Data items:
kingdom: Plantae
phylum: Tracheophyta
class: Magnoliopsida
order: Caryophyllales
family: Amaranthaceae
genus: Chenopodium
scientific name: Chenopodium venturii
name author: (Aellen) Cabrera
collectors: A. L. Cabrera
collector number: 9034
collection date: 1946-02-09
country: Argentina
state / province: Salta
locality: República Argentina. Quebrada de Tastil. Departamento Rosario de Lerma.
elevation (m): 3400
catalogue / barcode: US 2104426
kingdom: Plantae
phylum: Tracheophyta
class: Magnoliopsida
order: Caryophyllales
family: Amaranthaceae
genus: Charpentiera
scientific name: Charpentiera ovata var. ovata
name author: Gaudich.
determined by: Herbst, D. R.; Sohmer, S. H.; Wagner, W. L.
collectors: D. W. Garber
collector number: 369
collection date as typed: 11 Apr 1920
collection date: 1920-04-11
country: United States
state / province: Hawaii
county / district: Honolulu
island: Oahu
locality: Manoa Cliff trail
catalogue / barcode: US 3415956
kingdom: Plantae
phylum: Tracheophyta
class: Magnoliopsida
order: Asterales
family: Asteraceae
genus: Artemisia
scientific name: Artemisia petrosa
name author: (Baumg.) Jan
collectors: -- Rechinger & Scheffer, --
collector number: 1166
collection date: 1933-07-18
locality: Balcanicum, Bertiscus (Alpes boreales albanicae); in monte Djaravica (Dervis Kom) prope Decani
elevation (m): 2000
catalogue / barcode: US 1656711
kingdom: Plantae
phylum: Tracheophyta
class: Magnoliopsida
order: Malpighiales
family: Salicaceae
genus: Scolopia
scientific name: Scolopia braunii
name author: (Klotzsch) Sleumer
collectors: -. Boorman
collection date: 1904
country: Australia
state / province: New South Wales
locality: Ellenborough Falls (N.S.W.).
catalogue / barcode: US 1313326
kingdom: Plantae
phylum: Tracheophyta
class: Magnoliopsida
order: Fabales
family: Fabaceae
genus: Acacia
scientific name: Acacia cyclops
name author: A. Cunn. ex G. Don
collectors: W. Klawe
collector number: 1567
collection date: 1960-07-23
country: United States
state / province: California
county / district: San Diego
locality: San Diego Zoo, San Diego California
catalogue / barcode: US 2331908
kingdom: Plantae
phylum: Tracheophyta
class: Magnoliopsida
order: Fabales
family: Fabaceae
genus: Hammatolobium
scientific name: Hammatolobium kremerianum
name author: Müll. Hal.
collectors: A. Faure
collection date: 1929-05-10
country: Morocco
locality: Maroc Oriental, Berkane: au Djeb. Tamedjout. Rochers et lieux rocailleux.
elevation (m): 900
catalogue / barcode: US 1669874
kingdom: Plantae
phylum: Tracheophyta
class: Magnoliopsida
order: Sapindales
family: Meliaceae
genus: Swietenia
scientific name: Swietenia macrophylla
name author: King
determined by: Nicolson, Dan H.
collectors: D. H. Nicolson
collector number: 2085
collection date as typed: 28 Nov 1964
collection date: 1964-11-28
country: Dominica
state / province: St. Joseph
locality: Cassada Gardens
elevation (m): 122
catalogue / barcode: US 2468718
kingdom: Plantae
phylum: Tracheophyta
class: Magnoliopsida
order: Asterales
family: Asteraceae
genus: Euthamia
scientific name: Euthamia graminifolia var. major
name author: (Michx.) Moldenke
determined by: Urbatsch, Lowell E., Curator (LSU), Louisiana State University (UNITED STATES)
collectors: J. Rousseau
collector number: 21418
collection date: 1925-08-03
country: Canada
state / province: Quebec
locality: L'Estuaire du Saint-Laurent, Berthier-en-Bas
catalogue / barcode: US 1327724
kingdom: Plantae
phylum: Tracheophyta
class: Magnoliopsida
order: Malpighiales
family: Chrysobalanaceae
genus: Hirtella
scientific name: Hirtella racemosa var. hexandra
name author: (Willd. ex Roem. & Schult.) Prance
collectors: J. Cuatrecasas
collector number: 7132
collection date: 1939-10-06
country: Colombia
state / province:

• **YOUR TASK**: Turn the lines in the items above into a numbered list, leaving out any blank lines.

• **THE ANSWER**:
1. kingdom: Plantae
2. phylum: Tracheophyta
3. class: Magnoliopsida
4. order: Caryophyllales
5. family: Amaranthaceae
6. genus: Chenopodium
7. scientific name: Chenopodium venturii
8. name author: (Aellen) Cabrera
9. collectors: A. L. Cabrera
10. collector number: 9034
11. collection date: 1946-02-09
12. country: Argentina
13. state / province: Salta
14. locality: República Argentina. Quebrada de Tastil. Departamento Rosario de Lerma.
15. elevation (m): 3400
16. catalogue / barcode: US 2104426
17. kingdom: Plantae
18. phylum: Tracheophyta
19. class: Magnoliopsida
20. order: Caryophyllales
21. family: Amaranthaceae
22. genus: Charpentiera
23. scientific name: Charpentiera ovata var. ovata
24. name author: Gaudich.
25. determined by: Herbst, D. R.; Sohmer, S. H.; Wagner, W. L.
26. collectors: D. W. Garber
27. collector number: 369
28. collection date as typed: 11 Apr 1920
29. collection date: 1920-04-11
30. country: United States
31. state / province: Hawaii
32. county / district: Honolulu
33. island: Oahu
34. locality: Manoa Cliff trail
35. catalogue / barcode: US 3415956
36. kingdom: Plantae
37. phylum: Tracheophyta
38. class: Magnoliopsida
39. order: Asterales
40. family: Asteraceae
41. genus: Artemisia
42. scientific name: Artemisia petrosa
43. name author: (Baumg.) Jan
44. collectors: -- Rechinger & Scheffer, --
45. collector number: 1166
46. collection date: 1933-07-18
47. locality: Balcanicum, Bertiscus (Alpes boreales albanicae); in monte Djaravica (Dervis Kom) prope Decani
48. elevation (m): 2000
49. catalogue / barcode: US 1656711
50. kingdom: Plantae
51. phylum: Tracheophyta
52. class: Magnoliopsida
53. order: Malpighiales
54. family: Salicaceae
55. genus: Scolopia
56. scientific name: Scolopia braunii
57. name author: (Klotzsch) Sleumer
58. collectors: -. Boorman
59. collection date: 1904
60. country: Australia
61. state / province: New South Wales
62. locality: Ellenborough Falls (N.S.W.).
63. catalogue / barcode: US 1313326
64. kingdom: Plantae
65. phylum: Tracheophyta
66. class: Magnoliopsida
67. order: Fabales
68. family: Fabaceae
69. genus: Acacia
70. scientific name: Acacia cyclops
71. name author: A. Cunn. ex G. Don
72. collectors: W. Klawe
73. collector number: 1567
74. collection date: 1960-07-23
75. country: United States
76. state / province: California
77. county / district: San Diego
78. locality: San Diego Zoo, San Diego California
79. catalogue / barcode: US 2331908
80. kingdom: Plantae
81. phylum: Tracheophyta
82. class: Magnoliopsida
83. order: Fabales
84. family: Fabaceae
85. genus: Hammatolobium
86. scientific name: Hammatolobium kremerianum
87. name author: Müll. Hal.
88. collectors: A. Faure
89. collection date: 1929-05-10
90. country: Morocco
91. locality: Maroc Oriental, Berkane: au Djeb. Tamedjout. Rochers et lieux rocailleux.
92. elevation (m): 900
93. catalogue / barcode: US 1669874
94. kingdom: Plantae
95. phylum: Tracheophyta
96. class: Magnoliopsida
97. order: Sapindales
98. family: Meliaceae
99. genus: Swietenia
100. scientific name: Swietenia macrophylla
101. name author: King
102. determined by: Nicolson, Dan H.
103. collectors: D. H. Nicolson
104. collector number: 2085
105. collection date as typed: 28 Nov 1964
106. collection date: 1964-11-28
107. country: Dominica
108. state / province: St. Joseph
109. locality: Cassada Gardens
110. elevation (m): 122
111. catalogue / barcode: US 2468718
112. kingdom: Plantae
113. phylum: Tracheophyta
114. class: Magnoliopsida
115. order: Asterales
116. family: Asteraceae
117. genus: Euthamia
118. scientific name: Euthamia graminifolia var. major
119. name author: (Michx.) Moldenke
120. determined by: Urbatsch, Lowell E., Curator (LSU), Louisiana State University (UNITED STATES)
121. collectors: J. Rousseau
122. collector number: 21418
123. collection date: 1925-08-03
124. country: Canada
125. state / province: Quebec
126. locality: L'Estuaire du Saint-Laurent, Berthier-en-Bas
127. catalogue / barcode: US 1327724
128. kingdom: Plantae
129. phylum: Tracheophyta
130. class: Magnoliopsida
131. order: Malpighiales
132. family: Chrysobalanaceae
133. genus: Hirtella
134. scientific name: Hirtella racemosa var. hexandra
135. name author: (Willd. ex Roem. & Schult.) Prance
136. collectors: J. Cuatrecasas
137. collector number: 7132
138. collection date: 1939-10-06
139. country: Colombia
140. state / province:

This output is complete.